| REQUIREMENT |
List every person the passage below on Chertkov and Tolstoy says was sent into exile, with where each one went.

After deciding to relinquish the management of The Intermediary in 1893, Chertkov threw his energies into collecting materials on the persecution of sectarians in Russia. By 1902 he had a file consisting of 4,000 documents.58 He also wanted to devote himself to the dissemination and preservation of Tolstoy’s literary legacy; this, in fact, became his life’s work. Since 1889 he had been systematically copying everything Tolstoy wrote and maintaining an archive of Tolstoy’s new manuscripts, which were dutifully sent on from Yasnaya Polyana. Now he wanted to publish all of Tolstoy’s banned works in England. He had been deliberating about whether to move there with his family, but shelved that idea, to Tolstoy’s relief, when he heard that John Kenworthy had decided to relinquish the pastorship of the Brotherhood Church in order to found the Brotherhood Publishing Company. Chertkov invited him to Moscow. At their meeting in december Kenworthy was given the rights to publish Tolstoy’s new work in English, and in February 1896 the members of his community sent Tolstoy a letter of support to the dukhobors in the Caucasus which they asked him to pass on. It was in 1896 that Tolstoy began writing his magnificent short novel Hadji Murat, which he continued to work on until 1904 and which remained unpublished at his death. It is set in the Caucasus, during Russia’s war with the Chechen and daghestani highlanders. Although the story fictionalises an historical event – the capture by the Russians in 1851 of Hadji Murat, one of Imam Shamil’s former henchmen – and draws on Tolstoy’s own experiences fighting in the Caucasus, the story is also coloured philosophically by his new Christian beliefs, and inspired by the dukhobors’ heroic resistance.

The dukhobors continued to prey on Tolstoy’s mind throughout 1896 – a year in which Nicholas II was finally crowned in Moscow, and thousands were crushed to death or injured during the celebrations which followed. The combination of this horrifying spectacle with the magnificent splendour of state pageantry seemed eloquently to sum up the extremes of Russia’s autocratic regime. In december that year Chertkov completed a direct appeal for help for the dukhobors with the assistance of Biryukov and Tregubov. They published it in England in early 1897 together with an afterword by Tolstoy. Chertkov then went on to Petersburg to start active campaigning, but the Russian government intervened. Before Nicholas II’s coronation, Pobedonostsev had despaired of Tolstoy in a letter:

It’s terrible to think of Lev Tolstoy, as he’s spreading a terrible infection of anarchy and atheism throughout the whole of Russia! It’s as if he was possessed by the devil – but what should be done with him? Obviously he is an enemy of the church, an enemy of any government and any civil order. There is a suggestion in the Synod that he be excommunicated from the church to avoid any doubts and confusion amongst the people, who see and hear that the entire intelligentsia worships Tolstoy. Probably, after the coronation the question will arise: what should be done with Tolstoy?59

The moment had arrived to answer that question. From this point until Tolstoy’s death thirteen years later, the Russian government deployed an effective strategy of leaving him alone, while taking punitive action against his followers. On 5 February Chertkov’s Petersburg apartment was searched, and he was informed he was to be sent into exile for illicit involvement in the affairs of sectarians, and for spreading subversive propaganda. His powerful connections had not given him complete immunity, but they did ensure he was not sent to Siberia. Vladimir Ulyanov, a lawyer turned revolutionary from Simbirsk, was not so lucky. He had been languishing in a Petersburg jail for conspiring against Alexander III, and that same month was exiled to a village on the River Yenisey, south of Krasnoyarsk (he later renamed himself Lenin, after the Lena, another mighty Siberian river). Chertkov had the much gentler option of going to England, a country he loved. Biryukov and Tregubov were also dealt with leniently: they were exiled to villages in the empire’s Baltic territories.

| RECORDS PROVIDED |
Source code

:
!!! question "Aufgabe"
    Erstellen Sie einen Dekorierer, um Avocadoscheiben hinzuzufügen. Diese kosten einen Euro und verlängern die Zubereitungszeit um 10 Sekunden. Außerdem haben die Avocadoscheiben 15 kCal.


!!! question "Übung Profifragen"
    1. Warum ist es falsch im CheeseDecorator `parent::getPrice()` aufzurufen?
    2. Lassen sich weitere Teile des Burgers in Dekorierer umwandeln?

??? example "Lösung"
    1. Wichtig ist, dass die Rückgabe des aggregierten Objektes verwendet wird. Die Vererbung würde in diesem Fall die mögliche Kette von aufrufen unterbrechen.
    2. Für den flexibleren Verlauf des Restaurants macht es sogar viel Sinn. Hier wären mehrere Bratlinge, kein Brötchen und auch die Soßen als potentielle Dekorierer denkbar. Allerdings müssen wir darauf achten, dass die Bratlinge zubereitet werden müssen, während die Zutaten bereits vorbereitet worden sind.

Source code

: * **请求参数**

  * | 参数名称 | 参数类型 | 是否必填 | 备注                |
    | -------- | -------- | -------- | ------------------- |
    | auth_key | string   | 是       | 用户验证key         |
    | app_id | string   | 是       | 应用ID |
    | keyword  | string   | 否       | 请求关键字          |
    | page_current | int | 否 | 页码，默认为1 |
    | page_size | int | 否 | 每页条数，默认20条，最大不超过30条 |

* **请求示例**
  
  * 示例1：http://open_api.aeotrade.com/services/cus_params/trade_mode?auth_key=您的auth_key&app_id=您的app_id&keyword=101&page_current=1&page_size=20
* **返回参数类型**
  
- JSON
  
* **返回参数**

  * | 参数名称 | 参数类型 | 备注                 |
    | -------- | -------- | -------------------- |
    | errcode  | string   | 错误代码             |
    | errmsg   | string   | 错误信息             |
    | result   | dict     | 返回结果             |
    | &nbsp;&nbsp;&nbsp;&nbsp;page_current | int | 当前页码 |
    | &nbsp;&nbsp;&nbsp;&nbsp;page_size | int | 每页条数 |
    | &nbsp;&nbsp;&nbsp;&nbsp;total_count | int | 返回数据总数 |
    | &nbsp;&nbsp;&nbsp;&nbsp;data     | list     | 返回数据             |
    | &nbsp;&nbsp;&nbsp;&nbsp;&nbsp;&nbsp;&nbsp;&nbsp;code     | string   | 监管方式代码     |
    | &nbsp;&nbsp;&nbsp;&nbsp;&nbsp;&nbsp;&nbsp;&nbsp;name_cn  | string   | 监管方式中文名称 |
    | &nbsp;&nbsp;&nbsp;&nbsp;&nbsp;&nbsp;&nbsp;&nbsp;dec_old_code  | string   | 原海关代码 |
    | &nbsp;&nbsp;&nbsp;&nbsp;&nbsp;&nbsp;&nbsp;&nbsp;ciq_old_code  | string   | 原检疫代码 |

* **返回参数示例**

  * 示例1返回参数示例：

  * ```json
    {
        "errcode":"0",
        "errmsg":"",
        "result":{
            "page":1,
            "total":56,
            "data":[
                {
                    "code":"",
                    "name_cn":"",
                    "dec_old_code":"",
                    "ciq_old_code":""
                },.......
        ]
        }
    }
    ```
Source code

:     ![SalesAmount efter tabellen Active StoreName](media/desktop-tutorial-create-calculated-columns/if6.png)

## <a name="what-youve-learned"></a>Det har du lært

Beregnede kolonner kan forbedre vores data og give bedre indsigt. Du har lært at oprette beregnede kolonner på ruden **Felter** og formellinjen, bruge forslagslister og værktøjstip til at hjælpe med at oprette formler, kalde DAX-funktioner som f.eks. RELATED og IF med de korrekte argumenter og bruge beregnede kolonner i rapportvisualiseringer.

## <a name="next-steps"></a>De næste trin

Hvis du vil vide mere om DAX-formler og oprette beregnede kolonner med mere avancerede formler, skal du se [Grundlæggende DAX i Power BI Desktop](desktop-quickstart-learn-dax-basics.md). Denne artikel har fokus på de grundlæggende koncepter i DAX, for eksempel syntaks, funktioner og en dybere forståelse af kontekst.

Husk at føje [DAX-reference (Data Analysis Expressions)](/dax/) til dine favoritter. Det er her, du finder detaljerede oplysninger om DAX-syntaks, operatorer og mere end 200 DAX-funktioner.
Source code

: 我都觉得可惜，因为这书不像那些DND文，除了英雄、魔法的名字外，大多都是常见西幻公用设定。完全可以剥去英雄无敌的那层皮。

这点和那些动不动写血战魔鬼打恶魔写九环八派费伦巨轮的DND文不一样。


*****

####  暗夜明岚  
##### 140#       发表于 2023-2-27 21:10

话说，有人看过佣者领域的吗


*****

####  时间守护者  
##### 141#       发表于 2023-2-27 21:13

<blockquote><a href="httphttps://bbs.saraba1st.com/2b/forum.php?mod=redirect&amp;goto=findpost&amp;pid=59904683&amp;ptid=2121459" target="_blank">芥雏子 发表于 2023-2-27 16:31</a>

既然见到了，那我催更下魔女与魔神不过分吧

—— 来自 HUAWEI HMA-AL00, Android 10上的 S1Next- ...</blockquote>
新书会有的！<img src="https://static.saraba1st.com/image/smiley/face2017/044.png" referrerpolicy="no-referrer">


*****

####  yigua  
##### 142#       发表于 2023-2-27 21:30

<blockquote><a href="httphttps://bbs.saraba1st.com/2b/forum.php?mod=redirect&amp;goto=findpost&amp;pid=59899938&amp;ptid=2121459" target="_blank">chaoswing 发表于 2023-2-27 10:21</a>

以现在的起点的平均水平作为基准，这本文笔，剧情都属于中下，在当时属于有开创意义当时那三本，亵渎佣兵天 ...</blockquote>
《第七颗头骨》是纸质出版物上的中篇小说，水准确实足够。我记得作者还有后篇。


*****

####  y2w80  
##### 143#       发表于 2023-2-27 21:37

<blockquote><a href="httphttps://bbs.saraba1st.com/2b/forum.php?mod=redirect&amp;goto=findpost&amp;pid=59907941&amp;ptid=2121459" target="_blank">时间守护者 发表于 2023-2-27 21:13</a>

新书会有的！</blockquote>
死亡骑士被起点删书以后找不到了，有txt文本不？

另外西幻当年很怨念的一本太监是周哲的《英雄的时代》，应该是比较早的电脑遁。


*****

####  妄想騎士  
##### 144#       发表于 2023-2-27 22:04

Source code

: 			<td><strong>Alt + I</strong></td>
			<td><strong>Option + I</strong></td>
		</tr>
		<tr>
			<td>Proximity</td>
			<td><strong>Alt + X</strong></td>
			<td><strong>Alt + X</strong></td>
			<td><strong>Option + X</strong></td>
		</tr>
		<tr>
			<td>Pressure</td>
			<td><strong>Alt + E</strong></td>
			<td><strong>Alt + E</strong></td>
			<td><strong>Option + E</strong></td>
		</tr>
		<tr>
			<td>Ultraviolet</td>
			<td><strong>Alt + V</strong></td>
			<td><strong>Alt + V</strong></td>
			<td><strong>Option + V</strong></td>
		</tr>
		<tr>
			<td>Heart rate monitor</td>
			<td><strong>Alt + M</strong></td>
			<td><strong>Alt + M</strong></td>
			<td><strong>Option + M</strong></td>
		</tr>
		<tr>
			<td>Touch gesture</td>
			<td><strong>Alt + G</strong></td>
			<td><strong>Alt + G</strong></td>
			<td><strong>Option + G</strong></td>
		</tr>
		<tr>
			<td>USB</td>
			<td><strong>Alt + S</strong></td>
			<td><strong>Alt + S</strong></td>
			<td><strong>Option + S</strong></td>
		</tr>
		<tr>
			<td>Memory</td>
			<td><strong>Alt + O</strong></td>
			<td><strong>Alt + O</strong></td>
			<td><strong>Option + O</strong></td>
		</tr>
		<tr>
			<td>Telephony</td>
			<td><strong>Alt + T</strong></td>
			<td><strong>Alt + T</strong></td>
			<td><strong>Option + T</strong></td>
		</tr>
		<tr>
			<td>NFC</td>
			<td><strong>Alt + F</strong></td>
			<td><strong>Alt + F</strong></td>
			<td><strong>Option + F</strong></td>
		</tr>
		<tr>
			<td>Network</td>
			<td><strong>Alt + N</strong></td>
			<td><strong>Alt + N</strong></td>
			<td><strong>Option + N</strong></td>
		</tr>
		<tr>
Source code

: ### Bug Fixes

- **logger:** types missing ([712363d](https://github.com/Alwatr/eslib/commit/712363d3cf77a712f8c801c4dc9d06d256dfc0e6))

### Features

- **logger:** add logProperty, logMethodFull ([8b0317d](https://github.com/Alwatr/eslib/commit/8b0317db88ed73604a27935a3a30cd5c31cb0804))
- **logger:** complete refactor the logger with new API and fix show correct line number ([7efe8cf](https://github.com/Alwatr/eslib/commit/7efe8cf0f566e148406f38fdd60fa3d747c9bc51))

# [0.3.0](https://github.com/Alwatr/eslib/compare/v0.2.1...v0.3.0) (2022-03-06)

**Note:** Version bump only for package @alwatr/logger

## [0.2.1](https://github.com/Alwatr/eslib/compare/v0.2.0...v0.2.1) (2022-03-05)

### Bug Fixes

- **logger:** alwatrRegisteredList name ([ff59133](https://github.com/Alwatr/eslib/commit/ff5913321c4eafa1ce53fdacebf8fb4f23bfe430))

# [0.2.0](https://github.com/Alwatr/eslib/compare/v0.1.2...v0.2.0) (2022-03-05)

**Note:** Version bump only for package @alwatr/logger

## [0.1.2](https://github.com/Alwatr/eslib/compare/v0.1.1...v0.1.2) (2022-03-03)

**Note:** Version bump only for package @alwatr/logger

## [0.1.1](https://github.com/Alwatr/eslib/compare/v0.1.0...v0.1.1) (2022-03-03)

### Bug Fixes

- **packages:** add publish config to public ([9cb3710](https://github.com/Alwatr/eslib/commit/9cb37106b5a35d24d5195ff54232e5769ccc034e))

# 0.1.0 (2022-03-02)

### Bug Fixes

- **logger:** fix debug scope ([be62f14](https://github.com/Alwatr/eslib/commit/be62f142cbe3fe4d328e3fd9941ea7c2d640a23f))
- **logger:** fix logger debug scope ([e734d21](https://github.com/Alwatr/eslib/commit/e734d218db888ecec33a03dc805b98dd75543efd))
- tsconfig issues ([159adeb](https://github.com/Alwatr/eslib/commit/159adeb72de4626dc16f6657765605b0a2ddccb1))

| WRITTEN RESPONSE |
- Chertkov: England
- Vladimir Ulyanov (later Lenin): a village on the River Yenisey, south of Krasnoyarsk
- Biryukov: a village in the empire's Baltic territories
- Tregubov: a village in the empire's Baltic territories